Première édition en 1980.

Une amnistie vient d’être promulguée au Brésil et l’ex-gouverneur de l’État de Pernambouc, Miguel Arraes, rentre à Récife en septembre 1979 après quinze ans d’exil. À cette occasion, Robert Linhart part enquêter dans les régions sucrières du Nord-Est brésilien : comment les ouvriers agricoles ont-ils vécu ces années de dictature ? Où en est le mouvement paysan ? Exode des paysans vers les bidonvilles. Progression de la faim avec la monoculture sucrière. Travail des enfants.
Vingt-neuf ans après sa parution, ce livre reste un témoignage accablant sur la situation de l’époque et par bien des aspects, sur celle d’aujourd’hui.
Mourir de faim avec tous les documents du monde, contrat de travail assurances, fiches de paye. Mourir de faim pour le « modèle exportateur » et les rentrées de devises.
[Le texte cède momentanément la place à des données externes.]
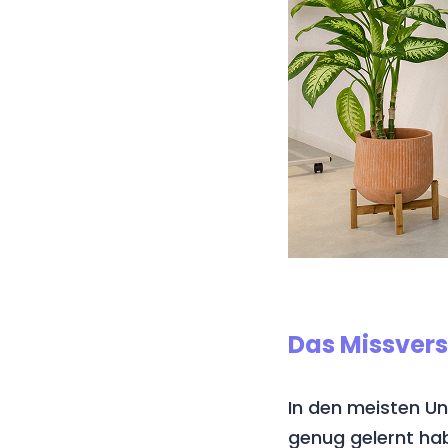
Das Missvers
In den meisten Un
genug gelernt habe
À mesure que je recueillais témoignages et données, la faim m’apparaissait avec une terrible netteté comme la matière et le produit d’un dispositif compliqué jusqu’au raffinement. La faim n’était pas une simple absence spectaculaire, presque accidentelle, d’aliments disponibles. Ce n’était pas une faim simple, une faim primitive. C’était une faim élaborée, une faim perfectionnée, une faim en plein essor, en un mot, une faim moderne. Je la voyais progresser par vagues, appelées plans économiques, projets de développement, pôle industriels, mesures d’incitation à l’investissement, mécanisation et modernisation de l’agriculture. Il fallait beaucoup de travail pour produire cette faim-là. De fait, un grand nombre de gens y travaillaient d’arrache-pied. On s’y affairait dans des buildings, des bureaux, des palais et toutes sortes de postes de commandement et de contrôle. Cette faim bourdonnait d’ordres d’achat passés par télex, de lignes de crédit en dollars, marks, francs, yens, d’opérations fiévreuses sur les commodities markets (les Bourses de matières premières, où les spéculateurs vendent, revendent, achètent, rachètent dix, quinze, trente fois le même lot de sucre, de cacao ou de coton avant même qu’il ne soit récolté, faisant chuter ou s’envoler les cours, toujours de façon à concentrer les bénéfices et à déposséder le petit producteur direct), de transactions foncières, d’anticipations, d’astuces et de bons coups. On n’en avait jamais fini d’entrer dans le détail de la production de cette faim. Des commerçants, des banquiers, des armateurs, des chefs d’entreprise, des experts, des hommes d’affaires y avaient leur part, et une armée d’intermédiaires, de courtiers et de négociants. Et des bureaux d’études, des instituts de planification. Et des généraux, des hommes politiques, des policiers, des administrations entières. Et tous ces gens parvenaient à faire jaillir de cette faim commissions, bénéfices, profits, rentes, loyers, dividendes… Oui, vraiment, l’organisation minutieuse du développement de cette faim m’apparaissait comme une chose prodigieuse.